Elu FN et censure culturelle

dimanche 10 avril 2016.
 

Quand un élu FN dérape

Jeudi 31 mars, il s’agissait de voter une subvention pour la commémoration du 150° anniversaire de la naissance d’Erik Satie (1866-1925) lors d’une séance du conseil municipal d’Arcueil, ville où est enterré le compositeur. Le journal Le Parisien rapporte qu’un élu de l’opposition Front National (FN), après avoir traité Satie de divers noms d’oiseau, a déclaré que l’argent public ne devait pas servir à honorer un compositeur alcoolique membre du Parti communiste.

Oui, Satie était alcoolique et il adhère à la Troisième Internationale dès 1919, quittant la SFIO peu avant le congrès de Tours. Pour autant faut-il l’interdire ? Jusqu’à preuve du contraire, l’argent public en France permet de jouer et d’honorer tous les compositeurs, indépendamment de leurs opinions politiques, religieuses ou même de leurs mœurs. Cela s’appelle la République !

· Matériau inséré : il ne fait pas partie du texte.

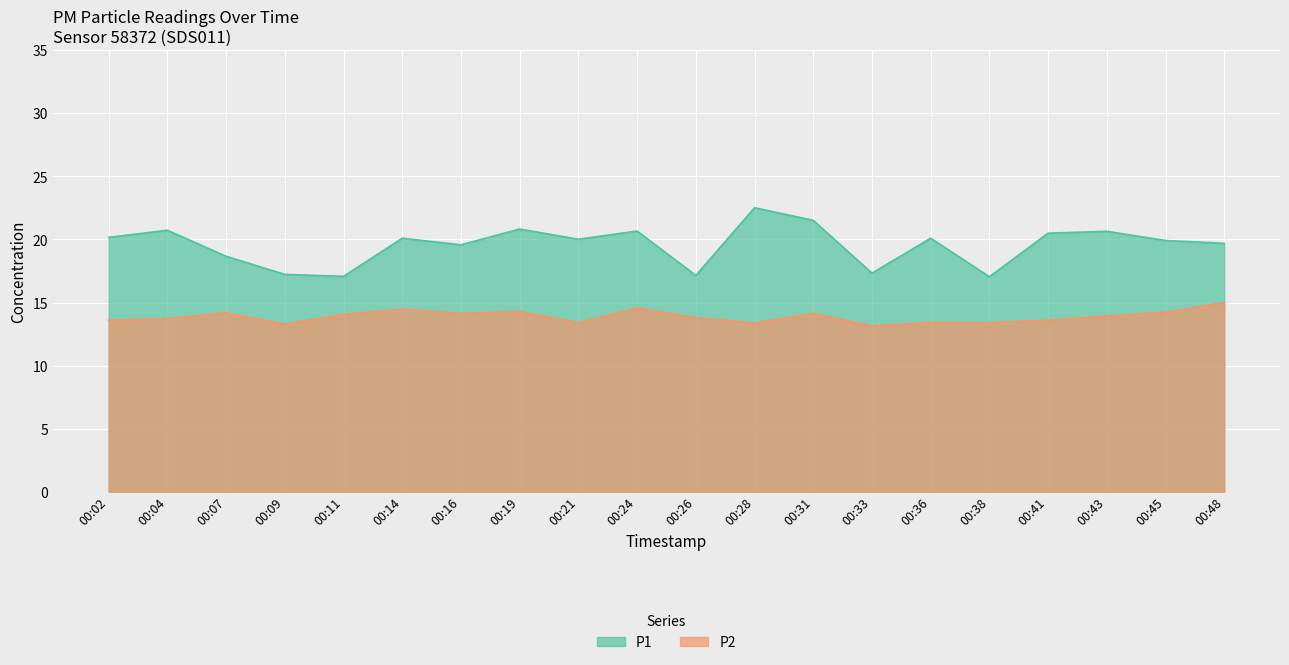

The value of P2 at 00:19 is 24.4. True or false?

False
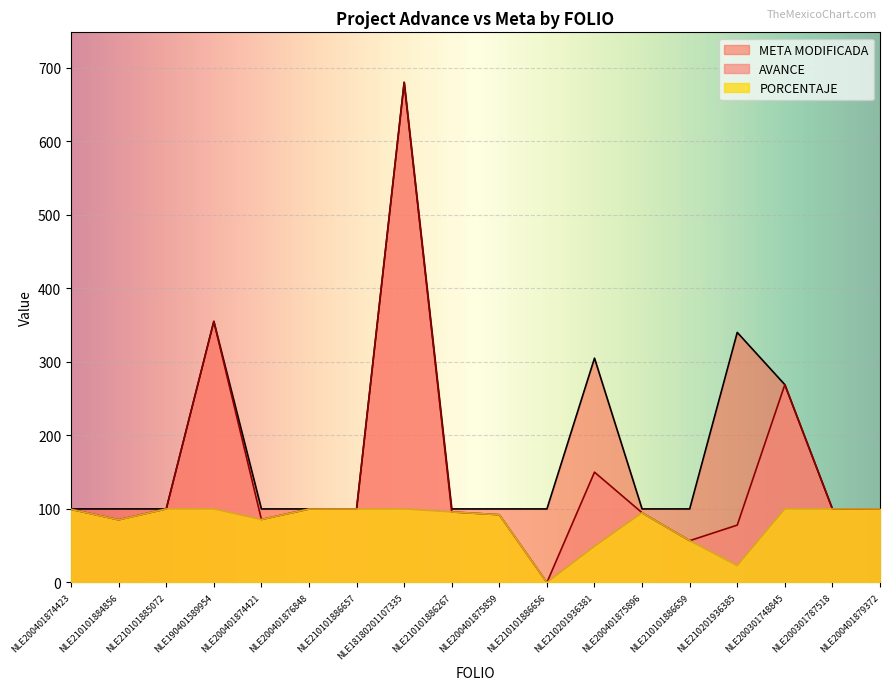

Rank the series by their maximum value, from highest to lowest.

AVANCE, META MODIFICADA, PORCENTAJE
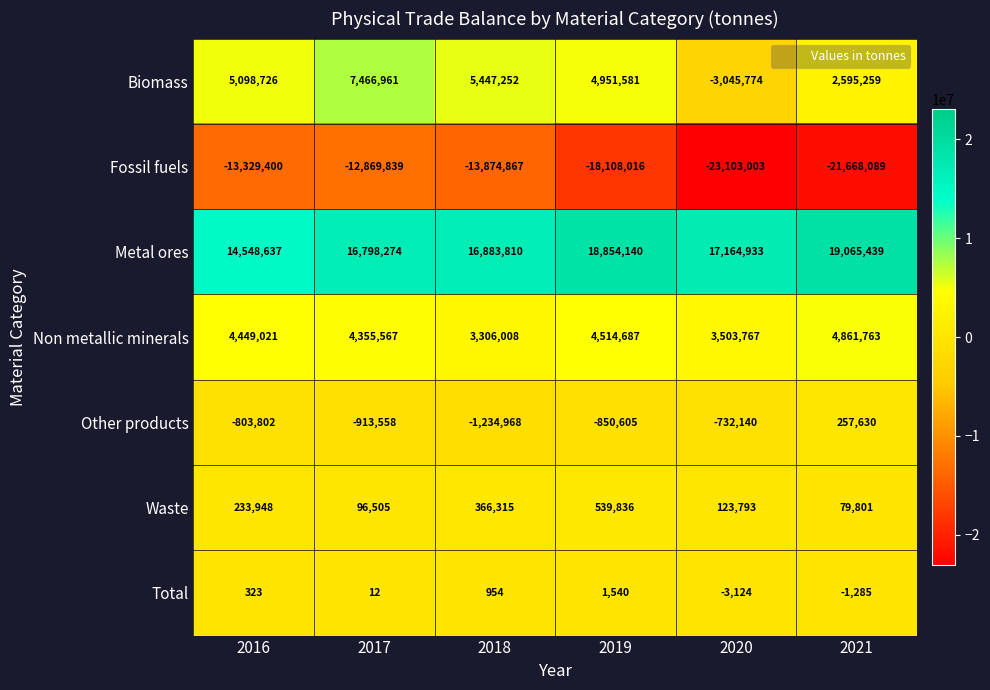

The value of Metal ores at 2018 is 16883810. True or false?

True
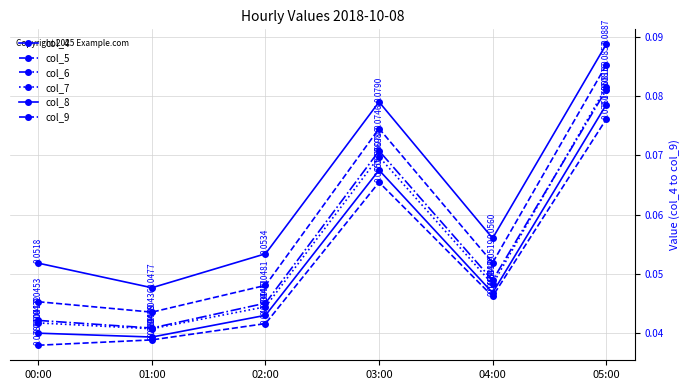

What is the label of the 4th point from the left?

03:00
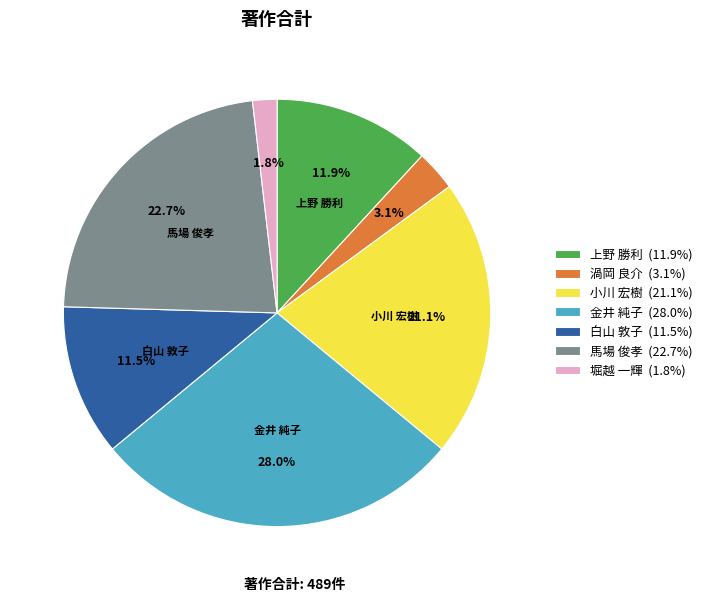

Approximately how many times larger is the value at 上野 勝利 (11.9%) compared to 白山 敦子 (11.5%)?

1.0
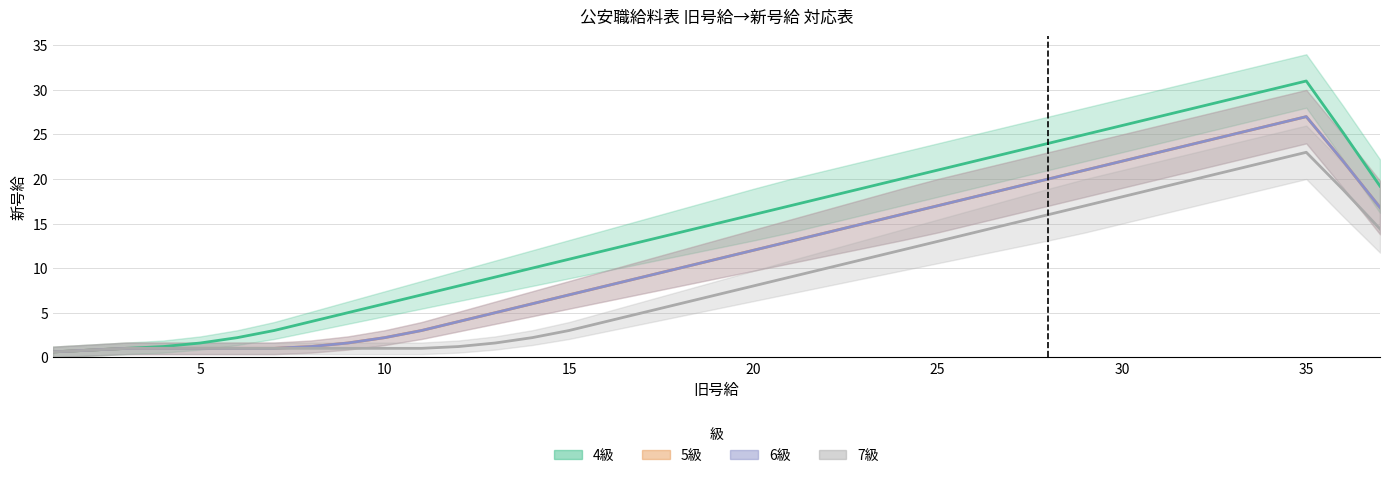

What is the difference between the maximum and minimum values in the 6級 series?

26.4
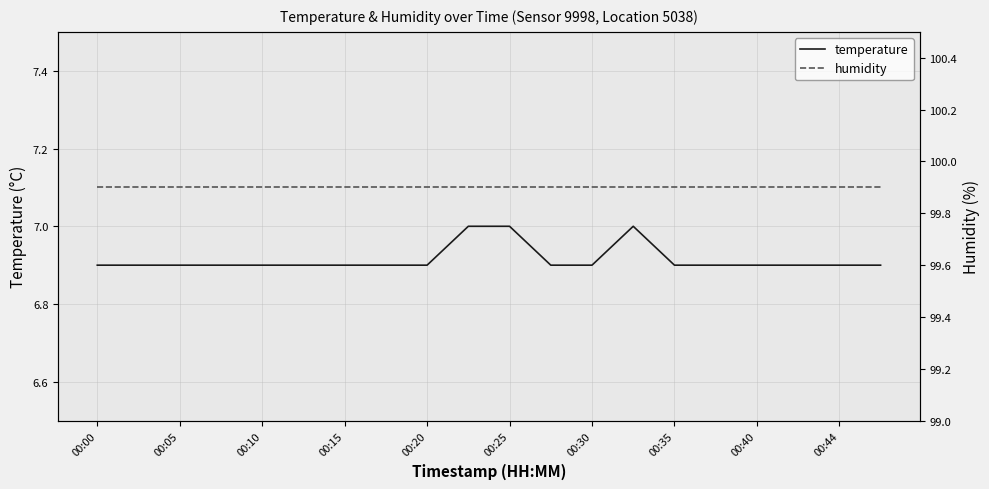

Does the chart have visible grid lines?

Yes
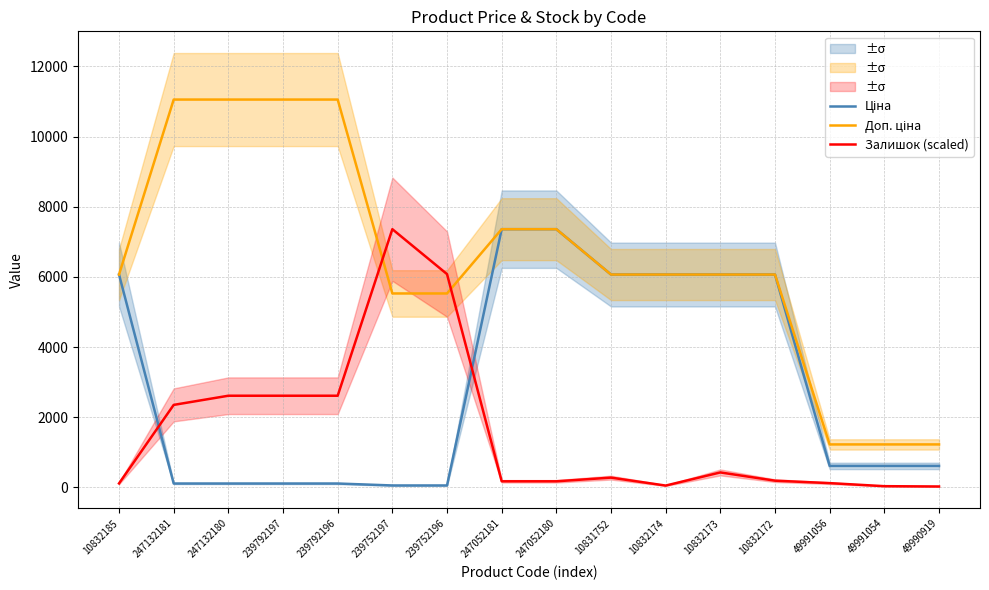

At which label does Доп. ціна first exceed 6067?

10832185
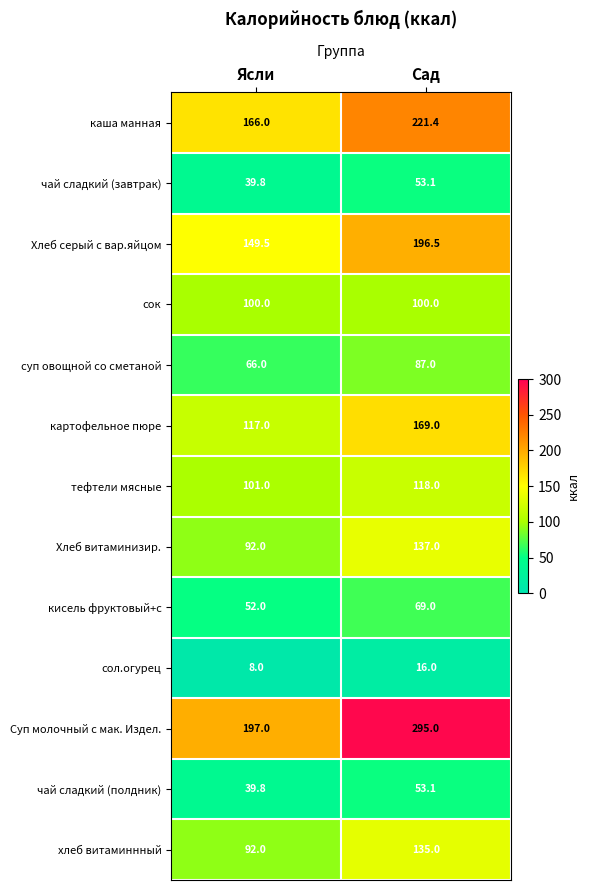

True or false: тефтели мясные has a value of 101.0 at Ясли.

True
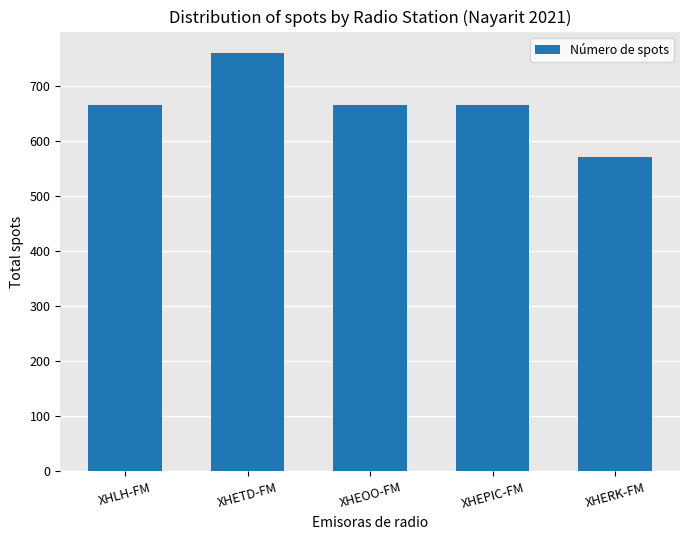

Reading right to left, list all the values displayed in this chart.

570	665	665	760	665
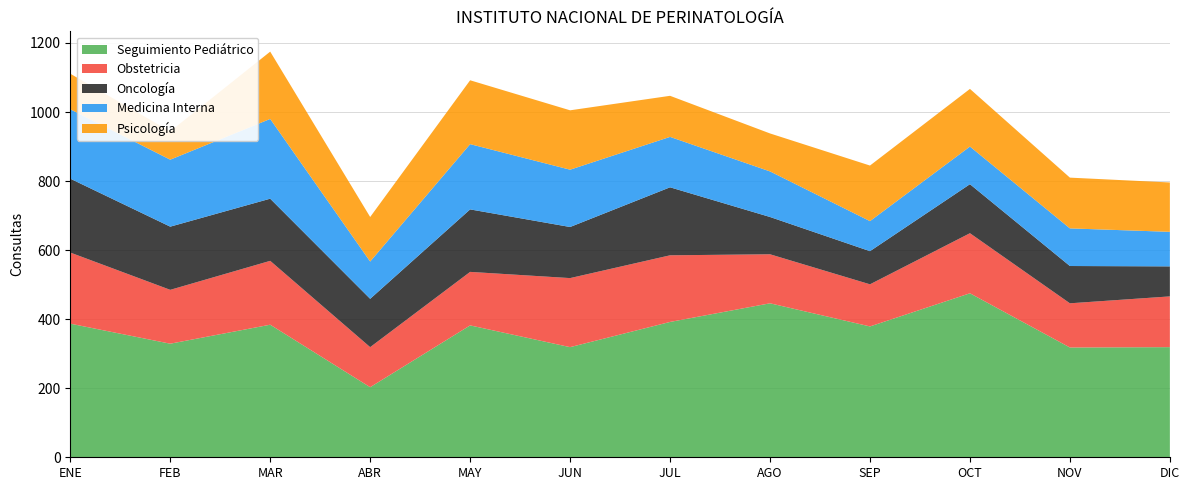

Reading left to right, what are all the values shown in this chart?

Seguimiento Pediátrico: 387	329	384	203	382	319	392	446	379	475	318	319
Obstetricia: 206	156	185	116	155	200	193	142	122	174	128	147
Oncología: 214	183	180	140	181	148	197	108	96	142	108	87
Medicina Interna: 201	194	231	108	189	166	146	132	87	109	109	100
Psicología: 103	82	195	129	185	172	119	110	161	167	147	143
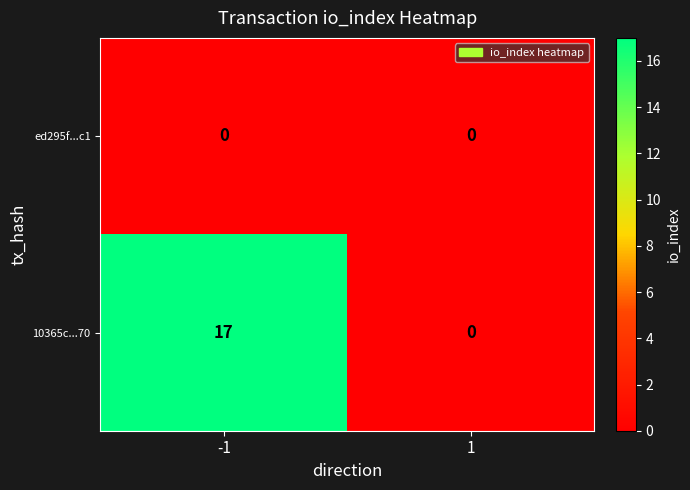

What is the sum of all 10365c...70 values?

17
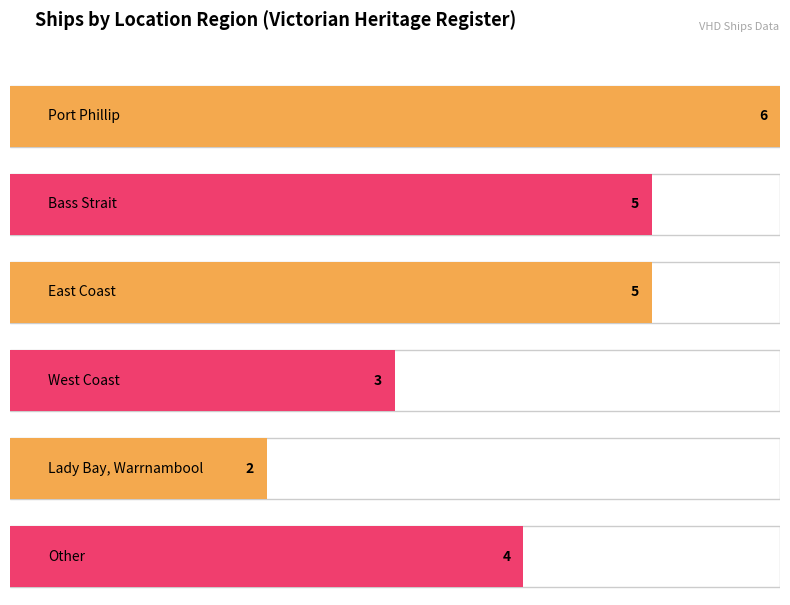

Count the number of categories in the chart.

6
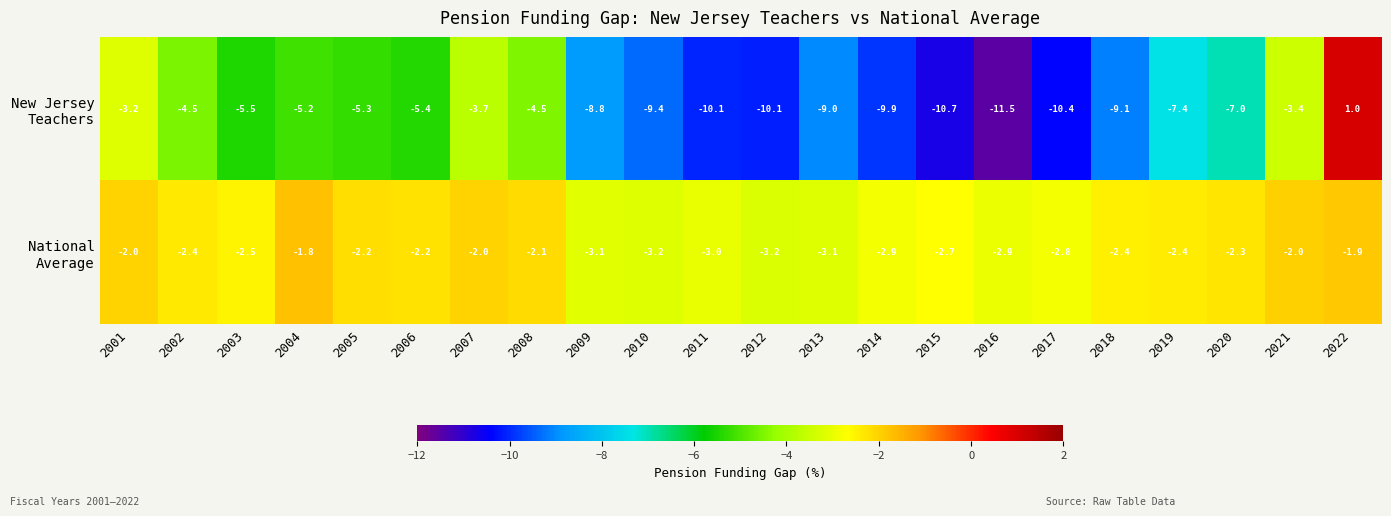

How many series are shown in this chart?

2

Si l’on suit les préceptes de cet élu du FN, monsieur Denis Truffaut, la liste devrait bientôt s’allonger : plus de tableaux d’une exposition puisque Moussorgski était un alcoolique notoire ; terminé également pour Glazounov et tant d’autres artistes amateurs de la dive bouteille. Quant aux communistes : exit Charles Koechlin et ses Bandar-log ; fi de Louis Durey, Elsa Barraine, Jean Wiéner, Erwin Schulhoff, Hanns Eisler, Luigi Nono et tant d’autres qui ont cru au bien commun et aux avancées sociales à une époque où l’on pouvait y croire.

Bientôt, suivant cette logique, il ne faudrait plus jouer ou honorer Haendel, Tchaïkovski, Poulenc et quelques autres pour cause d’homosexualité. Mais, concernant les « bonnes mœurs », que dire alors de Brahms ou Ravel qui fréquentaient régulièrement les bordels hambourgeois ou parisiens. Schubert lui-même n’est-il pas mort d’une syphilis contractée auprès de quelque gourgandine ?

Bien sûr, cette réaction émanant d’un élu de la République peut sembler risible tant elle est ridicule. Mais, il serait dangereux de banaliser. Pour l’instant, cet élu siège dans l’opposition, mais… jusqu’à quand ? Cette vieille stratégie de l’extrême droite a déjà fait ses preuves dans le passé. Stefan Zweig, tragique exilé du IIIe Reich, en explique très bien le processus : « Sa technique de l’imposture dénuée de scrupule, se gardait bien de montrer tout le caractère radical de ses visées, avant qu’on eût endurci le monde. Ils appliquaient leurs méthodes avec prudence : on procédait par doses successives, et on ménageait une petite pause après chaque dose. »

Alors, après les communistes, les alcooliques, les homosexuels et les dépravés en tout genre, la « dose » suivante s’adressera peut-être – et la boucle sera bouclée – aux compositeurs, disons… juifs par exemple ? Facile ! Il n’y aurait qu’à reprendre les listes noires jadis établies par le gouvernement de Vichy.

Bruno Giner est compositeur et auteur de « Erik Satie » chez Bleu nuit éditeur, collection Horizons, Paris, 2016.